The present dissertation contains a detail study of investigations carried out by various authors and by us on existence of combinatorial interpretations of certain q – series. The whole work is divided into four chapters. Chapter 1 is introductory which includes elementary definitions and results which will be required for the later chapters. It also includes a theorem in classical ordinary partitions proved by Agarwal [“On a generalized partition theorem”, J. Indian Math. Soc.50(1986), pp. 185-190.]. In Chapter 2, the main theorem of Chapter 1 is extended to colored partitions proved by Agarwal and Rana [“Two new combinatorial interpretations of a fifth order mock theta function”, The Ind.

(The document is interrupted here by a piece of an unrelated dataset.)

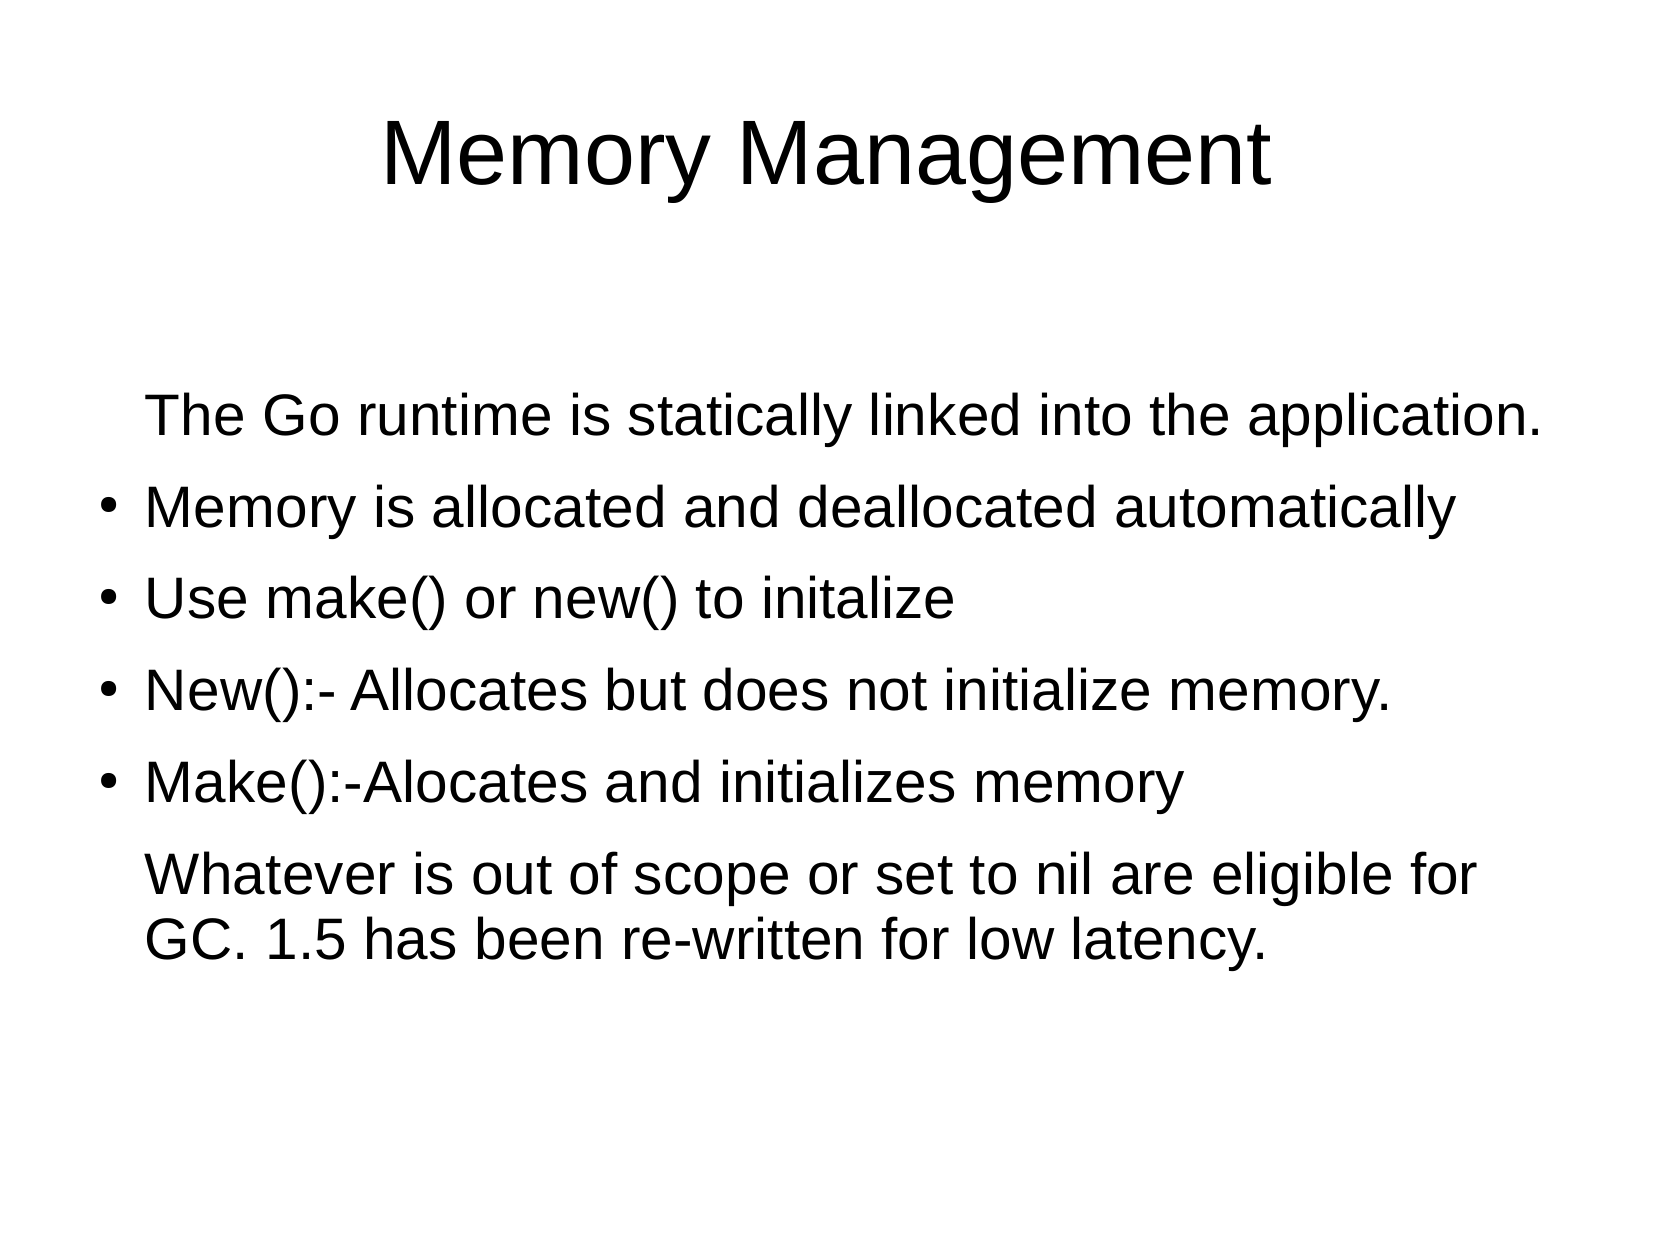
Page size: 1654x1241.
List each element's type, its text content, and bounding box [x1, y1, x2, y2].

title Memory Management [82, 49, 1571, 257]
list The Go runtime is statically linked into the application. Memory is allocated and deallocated automatically Use make() or new() to initalize New():- Allocates but does not initialize memory. Make():-Alocates and initializes memory Whatever is out of scope or set to nil are eligible for GC. 1.5 has been re-written for low latency. [82, 290, 1571, 1010]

Math. Soc., Special Centenary Volume, 1907-2007,(2008), 11 - 24]. This chapter is further devoted to the study of (n+t) – colored partitions. In Chapter 3, a new class of partitions which has been defined by Agarwal and Sood [“Split (n+t) – color partitions and Gordon – McIntosh eight order mock theta functions”, Electronic J. Comb.No. 2, 21(2014), p2.46], called split (n+t) – color partitions. The purpose of this new class of partitions is to interpret combinatorially some q - series which have not been interpreted by previous tools. This class also extends the color partitions. Finally in Chapter 4, we give some new combinatorial interpretations using split (n+t) – color partitions introduced in Chapter 3. We had given four generalized theorems which further give rise to four Rogers – Ramanujan Type Identities as a particular cases. Towards the end, references of various publications cited in the present dissertation have been reported.